Auch Axel Wagner (https://axelwagner.de/) ist bei uns in Schondorf bestens bekannt. Letztes Jahr konnte er hier im studioRose über mehrere Monate hinweg sein Projekt Die Höhle realisieren (Erhöhlung). Wie sich einige vermutlich erinnern, war diese Höhle vollständig aus Pappkartons aufgebaut.

Axel Wagner arbeitet an der Ausstellung Der Sarg im raumB1
Axel Wagner arbeitet an „Der Sarg“

Auf genau dieses Material greift er nun auch für seinen Beitrag zu Der Sarg im raumB1 zurück.
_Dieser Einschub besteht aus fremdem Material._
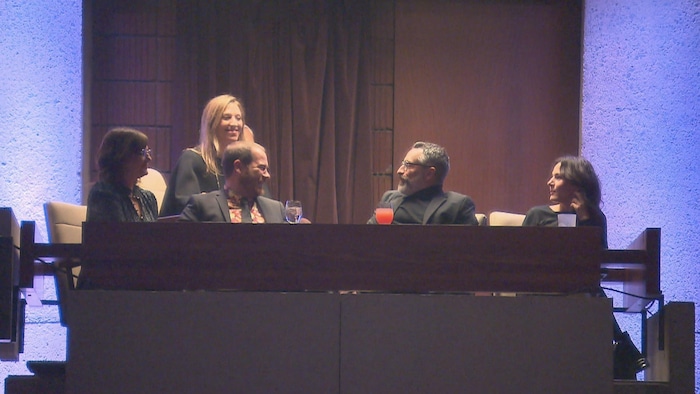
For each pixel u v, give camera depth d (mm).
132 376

Aus den Resten der abgebauten Höhle hat er einen „letzten Karton“ für sich gebaut. Das ist auch thematisch sehr schlüssig. Bei der Schondorfer Höhlen-Installation ging es auf psychologischer Ebene vor allem um Werden und Entstehen. Nun verwendet Wagner dasselbe Material, um das Ende dieses Lebenszyklus darzustellen.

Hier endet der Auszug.